Weil derzeit neue Nationalismen erstarken, Rassisten und Faschisten ihre Propaganda weitflächig verteilen und die Gräben zwischen den Nationen wieder aufreißen, ist es geboten, sich bewusst zu machen, was Krieg wirklich bedeutet, für Einzelne wie für ganze Gesellschaften.

Im Sommer des Jahres 1918 saß der Maler Claude Monet in seinem wunderschönen Garten in Giveny. Er war gesundheitlich schwer angeschlagen. Sein ältester Sohn war bereits verstorben; der zweite stand als Soldat an der Front, deren Kanonendonner sein Vater deutlich hören konnte, lagen die Schützengräben doch nur ca. 50 km Luftlinie von Monets Gartenparadies entfernt.

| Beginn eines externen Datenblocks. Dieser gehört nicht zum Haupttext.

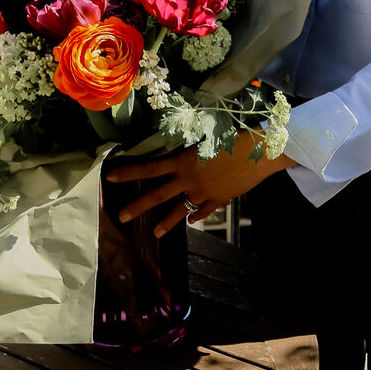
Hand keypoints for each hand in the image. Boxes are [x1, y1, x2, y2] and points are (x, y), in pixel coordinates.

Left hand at [105, 132, 295, 236]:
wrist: (260, 152)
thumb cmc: (233, 136)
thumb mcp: (205, 138)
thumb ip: (189, 152)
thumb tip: (180, 158)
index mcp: (183, 162)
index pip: (149, 168)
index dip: (129, 172)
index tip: (111, 176)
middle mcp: (189, 180)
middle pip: (157, 195)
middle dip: (138, 206)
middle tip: (121, 217)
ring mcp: (204, 193)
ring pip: (180, 211)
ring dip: (166, 222)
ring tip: (155, 233)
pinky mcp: (219, 200)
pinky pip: (204, 211)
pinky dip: (197, 216)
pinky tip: (192, 222)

Was tut ein Maler in Not? Er malt. Mitten in diesen schrecklichen Tagen entstand Monets „Trauerweiden“-Serie. Schon am Tag nach dem Waffenstillstand schenkte er eines der Bilder dem damaligen französischen Premierminister Georges Clemenceau.

Als ich diese Geschichte erfuhr, hat sie mich zutiefst berührt. „Trauerweiden“ ist ein Lied, das ich nicht nur zur notwendigen und not-wendenden Erinnerung an die Vergangenheit geschrieben habe, sondern auch als Hoffnungszeichen für die Gegenwart und Zukunft.

Jeder Akt des Guten, jedes Werk der Schönheit ist ein Baustein für den Frieden, eine Brücke zwischen Menschen.
Das galt damals, das gilt heute – und für immer.